During the early twentieth century, the Indian Health Services (IHS) developed a reputation for administering substandard health care services to Indian people throughout the nation. Pauma tribal elders remember these times and characterize their treatment by IHS officials as callous, aimless and indifferent. Government directives received by local agency offices during this time ordered mass round ups of native children. The majority of these children had their tonsils removed at the Soboba Indian hospital, whether they had been diagnosed with tonsil ailments or not.

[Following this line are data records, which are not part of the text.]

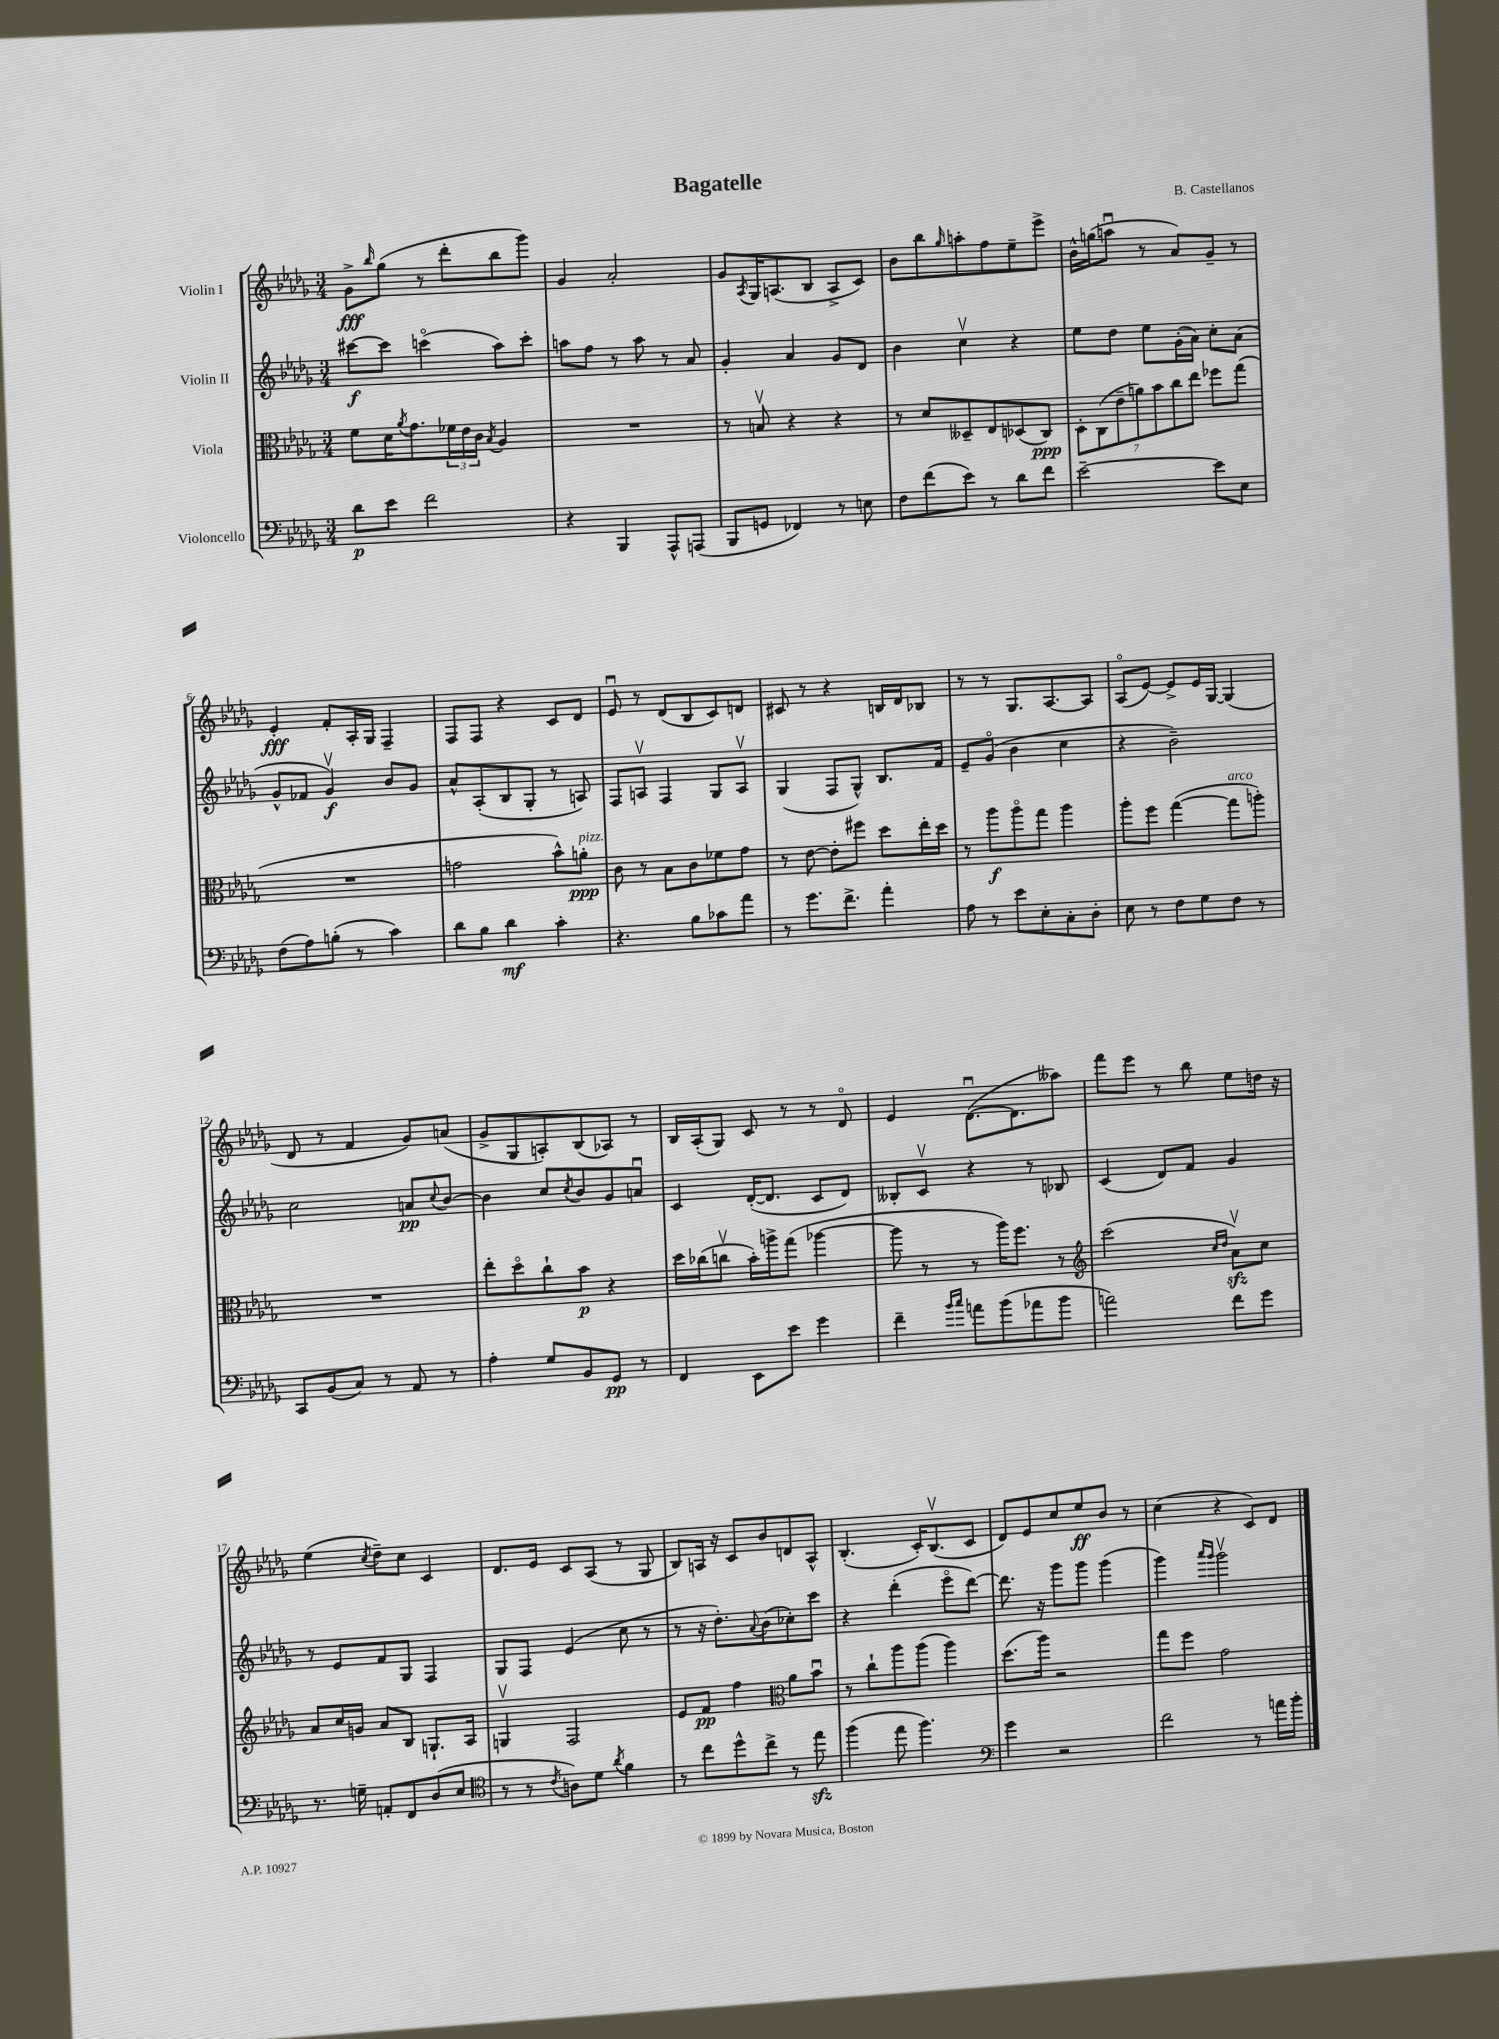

**kern	**kern	**kern	**kern
*staff4	*staff3	*staff2	*staff1
*clefF4	*clefC3	*clefG2	*clefG2
*k[b-e-a-d-g-]	*k[b-e-a-d-g-]	*k[b-e-a-d-g-]	*k[b-e-a-d-g-]
*M3/4	*M3/4	*M3/4	*M3/4
8d-\L	8f\L	[8ccc#\L	8g-^\L
.	.	.	16qqbb-/
8e-\J	16d-\K	8ccc#\]J	(8gg-\J
.	8qa-/	.	.
.	8.g-\	.	.
2f\	.	(4ccco\	8r
.	24f-\L	.	8ddd-'\L
.	24e-\	.	.
.	24c\JJ	.	.
.	8qB-/	.	.
.	4A-/	8aa-\L)	8bb-\
.	.	8ccc'\J	8ggg-\J)
=	=	=	=
4r	2.r	8aa\L	4g-/
.	.	8ff\J	.
4BBB-/	.	8r	2a-'/
.	.	8aa\	.
8AAA-^^/L	.	8r	.
(8AAA/J	.	8a-/	.
=	=	=	=
8BBB-/L	8r	4g-'/	8g-/L
.	.	.	8qA-/
8GG/J	8Bv/	.	16G-/K
.	.	.	(8.A/
4FF-/)	4r	4a-/	.
.	.	.	8B-/J
8r	4r	8g-/L	8A^/L
8E\	.	8d-/J	8c/J)
=	=	=	=
8F\L	8r	4b-\	8b-\L
(8f\	8d-/L	.	8bb-\
.	.	.	16qqgg-/
8e-\J)	8D--~/	4ccv\	8aa'\
8r	8E-/	.	8ff\
8d-\L	(8D-/	4r	8ee-~\
8f\J	8C/J)	.	8eee-^\J
=	=	=	=
[2e-~\	14D-'\L	8ee-\L	16b-^^\LL
.	.	.	(16gg\J
.	(14C\	.	.
.	.	8dd-\J	8aau\J
.	14e-~\	.	.
.	14a\)	.	.
.	.	8ee-\L	8r
.	14b-\	.	.
.	14cc\	.	.
.	.	(16g-'\L	8a-/L)
.	14ee-\J	.	.
.	.	16a-\JJ)	.
8e-\]L	8ff-\L	8cc'\L	8g-~/J
8E-\J	(8gg-\J	(8a-\J	8r
=	=	=	=
(8F\L	2.r	8g-^^/L	4e-'/
8A-\)	.	8f-/J	.
(8B'\J	.	4g-v/)	8f'/L
8r	.	.	16A-'/L
.	.	.	16G-/JJ
4c\)	.	8b-/L	4F~/
.	.	8g-/J	.
=	=	=	=
8d-\L	2g\	8a-^^/L	8F/L
8B-\J	.	(8A-'/	8F/J
4d-\	.	8B-/	4r
.	.	8G-'/J	.
4c'\	8b-^^\L)	8r	8c/L
.	8a'\J	8A/)	8d-/J
=	=	=	=
4.r	8c\	8F/L	8e-u/
.	8r	8Av/J	8r
.	8B-\L	4F/	(8d-/L
8B-\L	8c\	.	8B-/
8c-\	8f-\	8G-/L	8c/)
8a-\J	8g-\J	8Av/J	8d/J
=	=	=	=
8r	8r	(4G-/	8c#/
8.g-\L	[8e-\	.	8r
.	8e-'\]L	8F/L	4r
8.f^\J	.	.	.
.	8ff#\J	8G-^^/J)	.
4a-'\	8dd-\L	8.B-/L	16B/LL
.	.	.	16d-/J
.	16ee-'\L	.	8B-/J
.	16dd-\JJ	16f/Jk	.
=	=	=	=
8A-\	8r	8e-~/L	8r
8r	8aa-\L	(8g-o/J	8r
8e-\L	8aa-o\	4b-\	8.G-/L
8E-'\	8gg-\J	.	.
.	.	.	[8.A-/
8C'\	4aa-\	4cc\	.
8D-'\J	.	.	8A-/]J
=	=	=	=
8E-\	8aa-'\L	4r	(8A-o/L
8r	8ff\J	.	[8e-/J)
8F\L	([4gg-\	2b-~\)	8e-^/]L
8G-\	.	.	16e-/L
.	.	.	[16G-/JJ
8F\J	8gg-\]L	.	(4G-/]
8r	8aa'\J)	.	.
=	=	=	=
8CC/L	2.r	2cc\	8d-/
(8BB-/	.	.	8r
8C/J)	.	.	4f/
8r	.	.	.
8AA-/	.	8a/L	8g-/L)
.	.	8qqcc/	.
8r	.	[8b-/J	(8a/J
=	=	=	=
4A-'\	8ee-'\L	4b-\]	8g-^/L
.	8dd-o\	.	8G-/
8G-/L	8cc`\	8cc/L	8A'/)
.	.	8qcc/	.
8BB-/	8b-\J	8b-/	(8B-/
8GG-/J	4r	8g-/	8A-/J)
8r	.	8au/J	8r
=	=	=	=
4FF/	16dd-\LL	4c/	16B-/LL
.	(16cc-\J	.	(16A-'/J
.	8ccv\J	.	8G-/J)
8EE-\L	16b-'\LL)	([16d-'/LK	8c/
.	16aa^\J	8.d-/]J	.
8e-\J	(8gg-\J	.	8r
4g-\	[4aa-\	8c/L	8r
.	.	8d-/J)	8d-o/
=	=	=	=
4f~\	8aa-\]	8B--'/L	4e-/
.	8r	8cv/J	.
16qqb-/LL	.	.	.
16qqcc/JJ	.	.	.
8a\L	8r	4r	([8.d-u\L
(8b-\	16aa-\LK)	.	.
.	8.ff\J	.	8.d-\]
8a-\	.	8r	.
8b-\J	8r	8B-/	8aa--\J)
=	=	=	=
*	*clefG2	*	*
2a\)	(2ccc\	(4c/	8fff\L
.	.	.	8eee-\J
.	.	8d-/L)	8r
.	.	8f/J	8bb-\
.	16qqcc/LL	.	.
.	16qqdd-/JJ	.	.
8f\L	8a-v\L)	4g-/	8ee-\L
8g-\J	8cc\J	.	16dd\Jk
.	.	.	16r
=	=	=	=
8.r	8a-/L	8r	(4ee-\
.	16cc/L	8e-/L	.
16G~\	16g/JJ	.	.
.	.	.	8qcc/
8AA'/L	8a-/L	8f/	8dd-~\L)
8FF/	8B-/J	8G-/J	8cc\J
(8D-/	8.G`/L	4F/	4c/
8E-/J	.	.	.
.	16A-/Jk	.	.
=	=	=	=
*clefC4	*	*	*
8r	4Gv/	8G-/L	8.d-/L
8r	.	8F/J	.
.	.	.	16e-/Jk
8qc/	.	.	.
8A\L)	2F/	(4e-/	8c/L
8d-\J	.	.	(8A-/J
8qa-/	.	.	.
4f\	.	8cc\	8r
.	.	8r	8G-/
=	=	=	=
8r	8e-/L	8r	8B-/L)
8cc\L	8f/J	16r	16A/Jk
.	.	8.dd-'\L)	16r
8dd-^^\	4ff\	.	8c/L
.	.	8qqa-/	.
8cc^\J	.	(8b-\	8b-/
*	*clefC3	*	*
8r	8a-\L	8cc-'\)	8d/
8ee-\	8b-u\J	8ccc\J	8A^^/J
=	=	=	=
(4ff\	8r	4r	(4.B-'/
.	8cc`\L	.	.
8ee-\	8aa-\	(4ddd-'\	.
4.ff\)	(8aa-\J	.	16c'/LK)
.	.	.	(8.B-v/
.	4aa-\)	8eee-o\L	.
.	.	[8ddd-\J)	8c/J
=	=	=	=
*clefF4	*	*	*
4g-\	(8.dd-\L	8.ddd-\]	8d-/L)
.	.	.	8e-/
.	16aa-\Jk)	16r	.
2r	2r	8ggg-\L	8cc/
.	.	8ggg-\J	8ee-/
.	.	(4ggg-\	8b-/J
.	.	.	8r
=	=	=	=
2f\	8gg-\L	4ggg-\)	(4cc\
.	8ff\J	.	.
.	.	16qqaaa-/LL	.
.	.	16qqggg-/JJ	.
.	2g-\	2ggg-v\	4r
8r	.	.	8c/L)
16a\LL	.	.	8d-/J
16b-'\JJ	.	.	.
==	==	==	==
*-	*-	*-	*-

The 1950s ushered in a new wave of reductions to an already minimal state of health care services. Circumstances for Southern California native people did not begin to change until the early 1970s when nine bands (tribes) of Luiseño, Cahuilla, Cupeno, and Diegueno (Kumeyaay/Ipay) came together and formed the Indian Health Council, Inc (IHC). Initially the consortium shared meager funding and eventually sought outside resources to build a clinic to serve their people. In 2000, Pauma, a consortium member, worked with the other bands to open a new state-of-the art clinic and provide expanded services. The present CEO, Romelle Majel-McCauley, and head of medical services, Dr. Daniel Calac, are Pauma tribal members. IHC is dedicated to the continual betterment of Indian health, wholeness, and well-being. With a main facility located adjacent to the Rincon reservation in the Pauma Valley and the Santa Ysabel Community Health Center located on the Santa Ysabel Reservation, IHC provides a full spectrum of on-site and outreach services and programs to the North San Diego County reservations of Inaja-Cosmit, La Jolla, Los Coyotes, Mesa Grande, Pala, Pauma, Rincon, San Pasqual, and Santa Ysabel. IHC has over 150 employees and serves approximately 15,000 patients. IHC provides an array of culturally appropriate health care and related services which range from prenatal to geriatric; from well-child to adult fitness classes and diabetes clinics; from youth substance abuse prevention to domestic violence treatment and prevention programs. Specialized/part-time services include podiatry, orthodontics, mammograms, eye clinics, and others. With the aid of IHC’s mobile fleet, outreach efforts to health fairs, youth programs, rabies clinics, and environmental health services extend the clinic’s reach into surrounding tribal communities.
In the spirit of overcoming these historical challenges and assuring quality healthcare for Pauma people today, the Pauma tribe provides medical, dental and vision coverage for its tribal members, so that they have the opportunity to seek services both within and outside of the community.